- Excerpted passage -

<<<<

Tuesday, February 19
I hate waiting.
I wake up at 6 AM. From being cold.
In a NICU.
I ponder this for a while, wondering if somehow I'm getting sick. Who ever got cold in a NICU? But I am, and can't get back to sleep, so take a shower, and stumble out to see Adam. The nurse is about as surprised as I am to see me so early, and suggests I go get some breakfast, since the cardiologist likely won't be up right away.
Breakfast is yummy, and the coffee is even better. Portland definitely has more and better coffee than Salt Lake City. Then I sit next to Adam's incubator and wait for the cardiologist. Adam wakes eventually, and I hold him for a while, and wait some more. The NICU social worker shows up and I give her Susan's number to get the placement forms to prove we have any business being with this baby. This is the first and last conversation I have with anyone in the NICU that is different because of me being the adoptive father, which is fine. (Registration is another story.) The social worker also promises to try to get us into the Ronald McDonald House across the street.
Adam wakes up, cranky and mad, and I get to hold him. The nurse explains that the Prostaglandin drug he's on makes him irritable.
Meredith shows up. And we wait some more ...
Dr. Kyser shows up and he and a tech start setting up the ultrasound machine. While they're doing that, I mention some of the story of getting up here. He says, "They sent you in an air ambulance? Really? Wow." Now I really wonder who ordered this little trip. Since, you know, that was the part that made me think that Adam was going to die.
He starts drawing a picture explaining the basic anatomy of the heart (since I remember approximately none of it) and what Adam's problem is specifically. Adam's pulmonary valve isn't opening enough. In fact, it's only opening about 10% as much as it's supposed to. That tiny opening that the pediatrician in Grants Pass referred to? This is it. It is indeed tiny, it's just that it's the pulmonary valve instead of a hole between the chambers. Turns out that makes a difference.
The echocardiogram confirms what he saw before. He wants to do a Balloon Valvuloplasty on Adam, where he puts a balloon up into the problem valve through a catheter run up from the groin, then inflate the balloon to open the valve up. If all goes well, we should be able to go home by Friday.
It's amazing what they can do these days with a catheter.
The Prostaglandin is to keep his PDA open, which is a valve that's open during fetal development that normally closes within hours or days after birth. Keeping it open lets Adam get more oxygen, and he'll need to stay on that until after the cath lab procedure, which is scheduled for noon tomorrow. So not today after all. At least that means that Adam gets to eat again.

>>>>

- Work to be completed -
Reproduce the portion of the NICU diary entry between "I ponder this" and "up right away.", inclusive.

(Extracted records)
<<<<

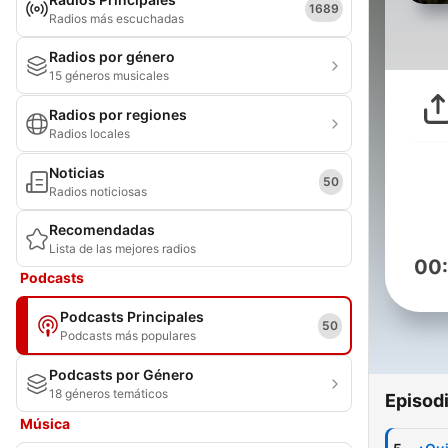
1689
Radios más escuchadas
Radios por género
15 géneros musicales
Radios por regiones
Radios locales
Noticias
50
Radios noticiosas
Recomendadas
Lista de las mejores radios
00
Podcasts
Podcasts Principales
50
Podcasts más populares
Podcasts por Género
18 géneros temáticos
Episod
Música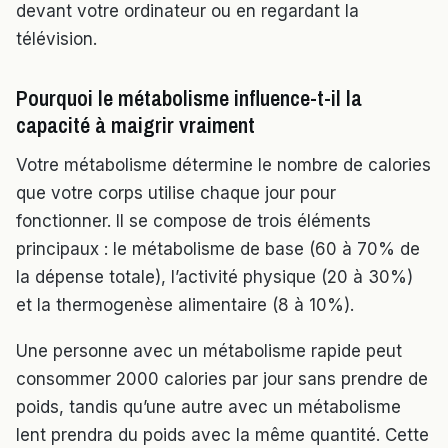
devant votre ordinateur ou en regardant la
télévision.
Pourquoi le métabolisme influence-t-il la
capacité à maigrir vraiment
Votre métabolisme détermine le nombre de calories
que votre corps utilise chaque jour pour
fonctionner. Il se compose de trois éléments
principaux : le métabolisme de base (60 à 70% de
la dépense totale), l’activité physique (20 à 30%)
et la thermogenèse alimentaire (8 à 10%).
Une personne avec un métabolisme rapide peut
consommer 2000 calories par jour sans prendre de
poids, tandis qu’une autre avec un métabolisme
lent prendra du poids avec la même quantité. Cette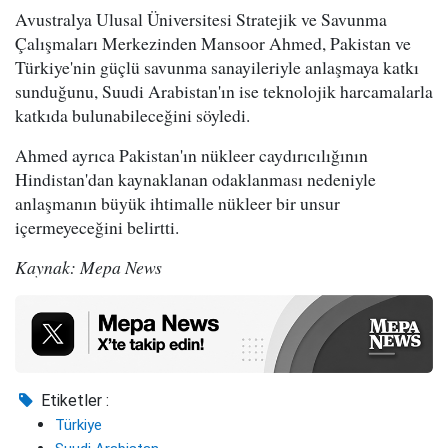
Avustralya Ulusal Üniversitesi Stratejik ve Savunma
Çalışmaları Merkezinden Mansoor Ahmed, Pakistan ve
Türkiye'nin güçlü savunma sanayileriyle anlaşmaya katkı
sunduğunu, Suudi Arabistan'ın ise teknolojik harcamalarla
katkıda bulunabileceğini söyledi.
Ahmed ayrıca Pakistan'ın nükleer caydırıcılığının
Hindistan'dan kaynaklanan odaklanması nedeniyle
anlaşmanın büyük ihtimalle nükleer bir unsur
içermeyeceğini belirtti.
Kaynak: Mepa News
Etiketler :
Türkiye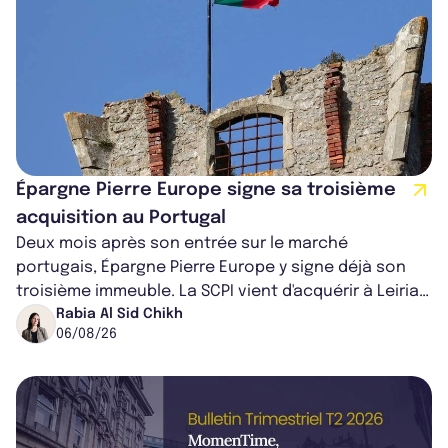
Épargne Pierre Europe signe sa troisième
acquisition au Portugal
Deux mois après son entrée sur le marché
portugais, Épargne Pierre Europe y signe déjà son
troisième immeuble. La SCPI vient d'acquérir à Leiria,
dans le centre du pays, un établis...
Rabia Al Sid Chikh
06/08/26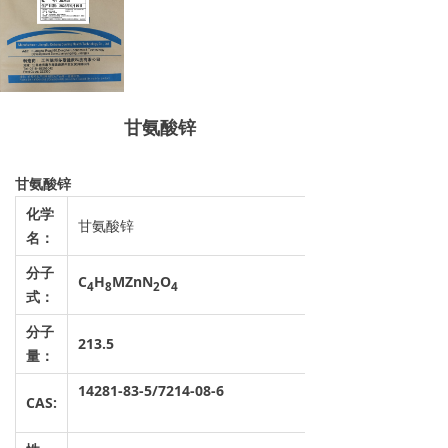
甘氨酸锌
甘氨酸锌
化学
甘氨酸锌
名：
分子
C
H
MZnN
O
4
8
2
4
式：
分子
213.5
量：
14281-83-5/7214-08-6
CAS: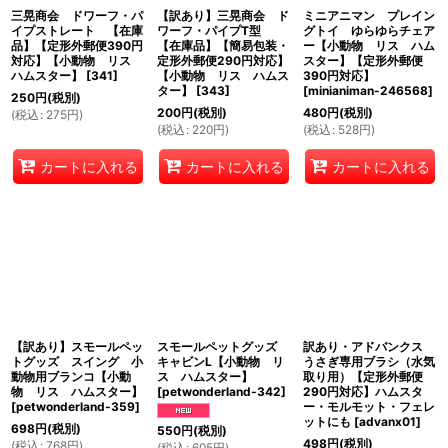
三晃商会 ドワーフ・パ
【訳あり】三晃商会 ド
ミニアニマン プレイン
イプストレート 【在庫
ワーフ・パイプT型
グトイ ゆらゆらチェア
品】【定形外郵便390円
【在庫品】【簡易包装・
ー【小動物 リス ハム
対応】【小動物 リス
定形外郵便290円対応】
スター】【定形外郵便
ハムスター】
[
341
]
【小動物 リス ハムス
390円対応】
ター】
[
343
]
[
minianiman-246568
]
250
円
(税別)
200
円
(税別)
480
円
(税別)
(
税込
:
275
円
)
(
税込
:
220
円
)
(
税込
:
528
円
)
カートに入れる
カートに入れる
カートに入れる
【訳あり】スモールペッ
スモールペットグッズ
訳あり・アドバンクス
トグッズ スイング 小
キャビンL【小動物 リ
うさぎ専用ブラシ（水気
動物用ブランコ【小動
ス ハムスター】
取り用）【定形外郵便
物 リス ハムスター】
[
petwonderland-342
]
290円対応】ハムスタ
[
petwonderland-359
]
ー・モルモット・フェレ
ットにも
[
advanx01
]
698
円
(税別)
550
円
(税別)
498
円
(税別)
(
税込
:
768
円
)
(
税込
:
605
円
)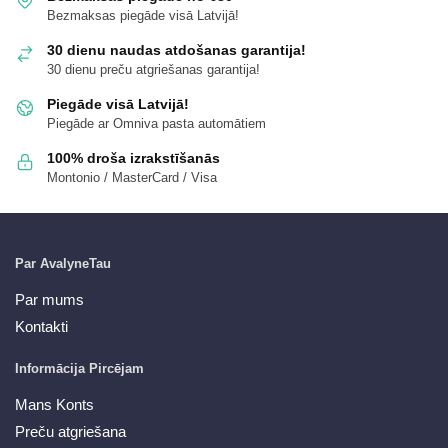
Bezmaksas piegāde visā Latvijā!
30 dienu naudas atdošanas garantija!
30 dienu preču atgriešanas garantija!
Piegāde visā Latvijā!
Piegāde ar Omniva pasta automātiem
100% droša izrakstīšanās
Montonio / MasterCard / Visa
Par AvalyneTau
Par mums
Kontakti
Informācija Pircējam
Mans Konts
Preču atgriešana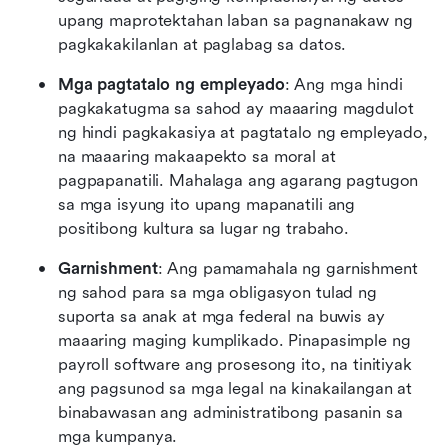
upang maprotektahan laban sa pagnanakaw ng 
pagkakakilanlan at paglabag sa datos.
Mga pagtatalo ng empleyado
: Ang mga hindi 
pagkakatugma sa sahod ay maaaring magdulot 
ng hindi pagkakasiya at pagtatalo ng empleyado, 
na maaaring makaapekto sa moral at 
pagpapanatili. Mahalaga ang agarang pagtugon 
sa mga isyung ito upang mapanatili ang 
positibong kultura sa lugar ng trabaho.
Garnishment
: Ang pamamahala ng garnishment 
ng sahod para sa mga obligasyon tulad ng 
suporta sa anak at mga federal na buwis ay 
maaaring maging kumplikado. Pinapasimple ng 
payroll software ang prosesong ito, na tinitiyak 
ang pagsunod sa mga legal na kinakailangan at 
binabawasan ang administratibong pasanin sa 
mga kumpanya.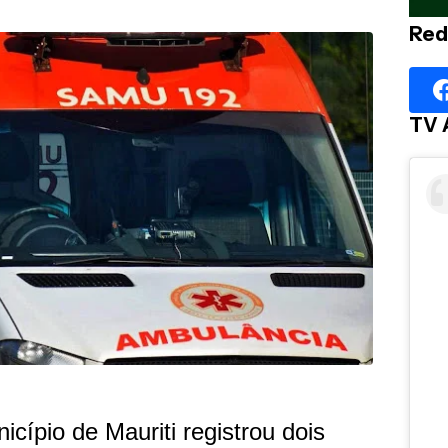
Red
TV 
nicípio de Mauriti registrou dois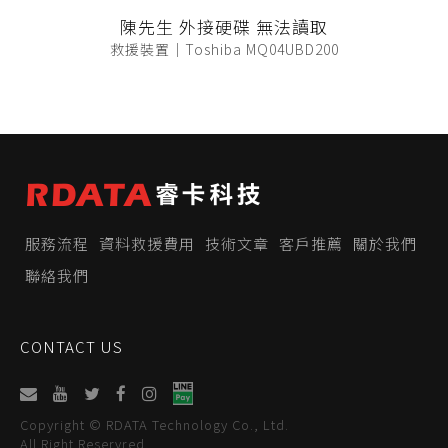
陳先生 外接硬碟 無法讀取
救援裝置｜Toshiba MQ04UBD200
服務流程
資料救援費用
技術文章
客戶推薦
關於我們
聯絡我們
CONTACT US
Copyright © RDATA Technology Co., Ltd.
All Right Reservred.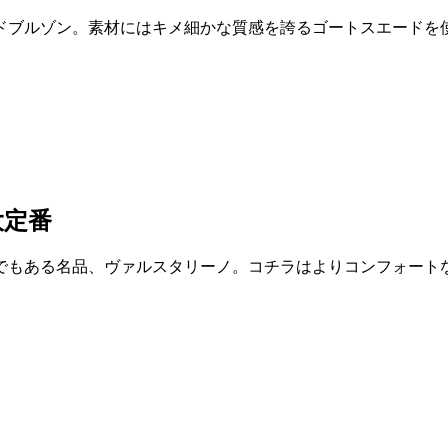
ドブルゾン。素材にはキメ細かな質感を誇るゴートスエードを
大定番
もある名品、ヴァルスタリーノ。コチラはよりコンフォートなサ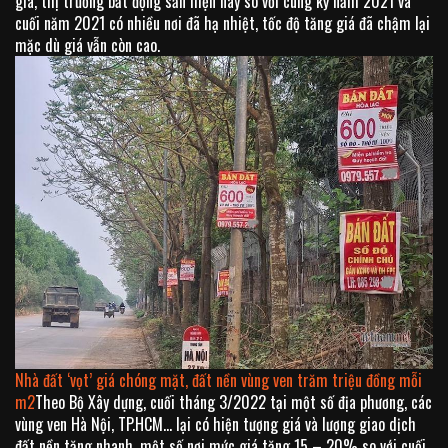
giá, thị trường bất động sản hiện nay so với cùng kỳ năm 2021 và
cuối năm 2021 có nhiều nơi đã hạ nhiệt, tốc độ tăng giá đã chậm lại
mặc dù giá vẫn còn cao.
Nhà đất ‘vọt’ giá chóng mặt, đất nền vùng ven trăm triệu đồng mỗi
m2
Theo Bộ Xây dựng, cuối tháng 3/2022 tại một số địa phương, các
vùng ven Hà Nội, TP.HCM… lại có hiện tượng giá và lượng giao dịch
đất nền tăng nhanh, một số nơi mức giá tăng 15 – 20% so với cuối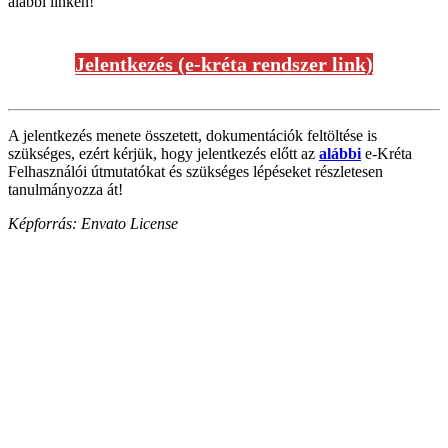
alábbi linken!
Jelentkezés (e-kréta rendszer link)
A jelentkezés menete összetett, dokumentációk feltöltése is
szükséges, ezért kérjük, hogy jelentkezés előtt az
alábbi
e-Kréta
Felhasználói útmutatókat és szükséges lépéseket részletesen
tanulmányozza át!
Képforrás: Envato License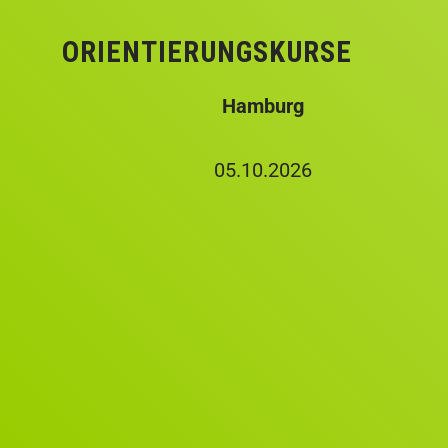
ORIENTIERUNGSKURSE
Hamburg
05.10.2026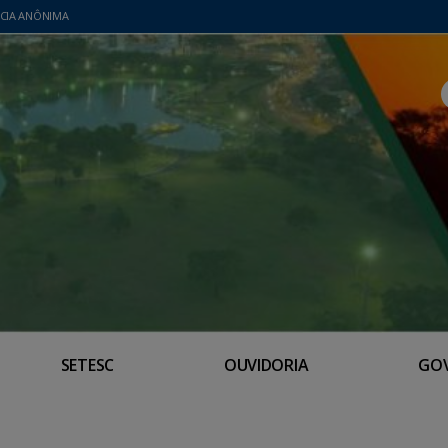
CIA ANÔNIMA
SETESC
OUVIDORIA
GO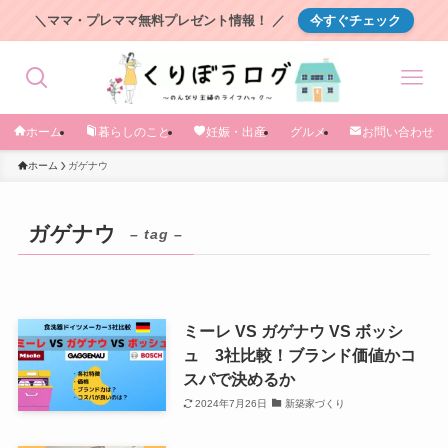
＼ママ・プレママ無料プレゼント情報！ ／
今すぐチェック
ホーム
暮らしのこと
妊娠・出産
グルメ
お問い合わせ
ホーム
ガゲナウ
ガゲナウ
– tag –
ミーレ VS ガゲナウ VS ボッシ
ュ 3社比較！ブランド価値かコ
スパで決めるか
2024年7月26日
新築家づくり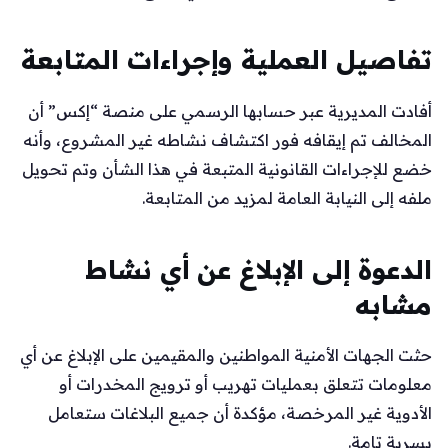
تفاصيل العملية وإجراءات المتابعة
أفادت المديرية عبر حسابها الرسمي على منصة “إكس” أن
المخالف تم إيقافه فور اكتشاف نشاطه غير المشروع، وأنه
خضع للإجراءات القانونية المتبعة في هذا الشأن وتم تحويل
ملفه إلى النيابة العامة لمزيد من المتابعة.
الدعوة إلى الإبلاغ عن أي نشاط
مشابه
حثت الجهات الأمنية المواطنين والمقيمين على الإبلاغ عن أي
معلومات تتعلق بعمليات تهريب أو ترويج المخدرات أو
الأدوية غير المرخصة، مؤكدة أن جميع البلاغات ستعامل
بسرية تامة.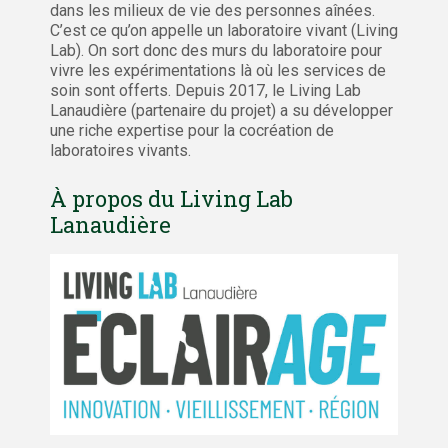
dans les milieux de vie des personnes aînées.
C’est ce qu’on appelle un laboratoire vivant (Living
Lab). On sort donc des murs du laboratoire pour
vivre les expérimentations là où les services de
soin sont offerts. Depuis 2017, le Living Lab
Lanaudière (partenaire du projet) a su développer
une riche expertise pour la cocréation de
laboratoires vivants.
À propos du Living Lab
Lanaudière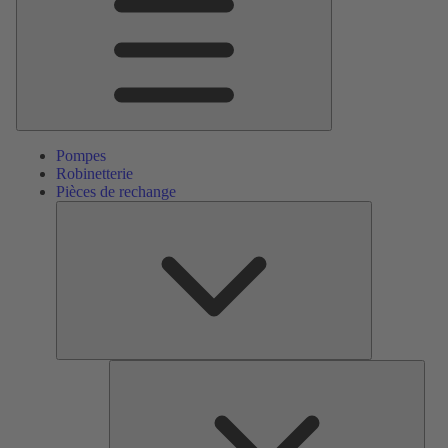
Pompes
Robinetterie
Pièces de rechange
Pièces
de
rechange
Serv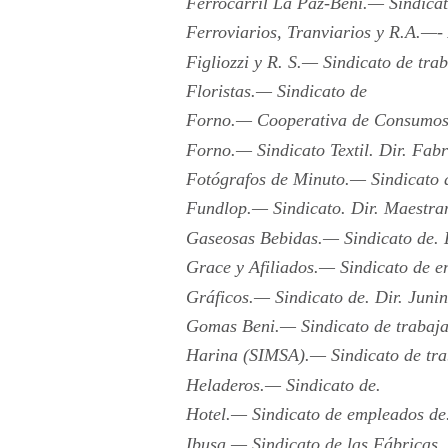
Ferrocarril La Paz-Beni.— Sindicat
Ferroviarios, Tranviarios y R.A.—- 
Figliozzi y R. S.— Sindicato de tra
Floristas.— Sindicato de
Forno.— Cooperativa de Consumos
Forno.— Sindicato Textil. Dir. Fab
Fotógrafos de Minuto.— Sindicato 
Fundlop.— Sindicato. Dir. Maestra
Gaseosas Bebidas.— Sindicato de. D
Grace y Afiliados.— Sindicato de e
Gráficos.— Sindicato de. Dir. Juni
Gomas Beni.— Sindicato de trabaja
Harina (SIMSA).— Sindicato de tra
Heladeros.— Sindicato de.
Hotel.— Sindicato de empleados de.
Ibusa.— Sindicato de las Fábricas.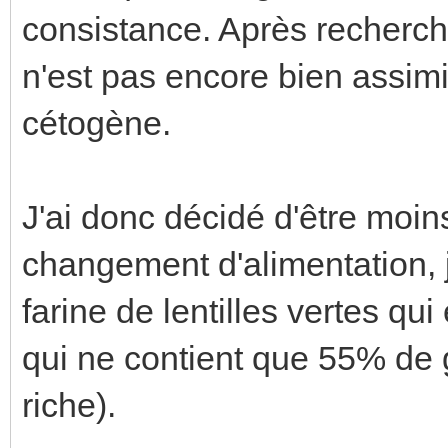
consistance. Après recherche
n'est pas encore bien assim
cétogène.
J'ai donc décidé d'être moin
changement d'alimentation, 
farine de lentilles vertes qui
qui ne contient que 55% de 
riche).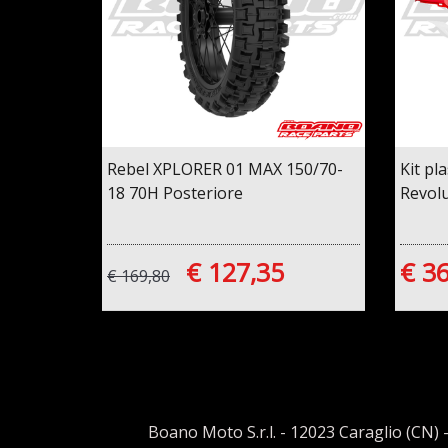
Rebel XPLORER 01 MAX 150/70-
Kit pl
18 70H Posteriore
Revol
€ 127,35
€ 3
€ 169,80
Boano Moto S.r.l. - 12023 Caraglio (CN) -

>>>>

- Written answer -
I ponder this for a while, wondering if somehow I'm getting sick. Who ever got cold in a NICU? But I am, and can't get back to sleep, so take a shower, and stumble out to see Adam. The nurse is about as surprised as I am to see me so early, and suggests I go get some breakfast, since the cardiologist likely won't be up right away.